Data shown »
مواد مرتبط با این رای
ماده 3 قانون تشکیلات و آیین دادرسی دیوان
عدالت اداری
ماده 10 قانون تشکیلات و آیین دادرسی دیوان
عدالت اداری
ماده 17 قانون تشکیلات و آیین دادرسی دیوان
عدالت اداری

Exercise »
Reproduce every line of the listing above without changing any wording.

Result »
مواد مرتبط با این رای
ماده 3 قانون تشکیلات و آیین دادرسی دیوان
عدالت اداری
ماده 10 قانون تشکیلات و آیین دادرسی دیوان
عدالت اداری
ماده 17 قانون تشکیلات و آیین دادرسی دیوان
عدالت اداری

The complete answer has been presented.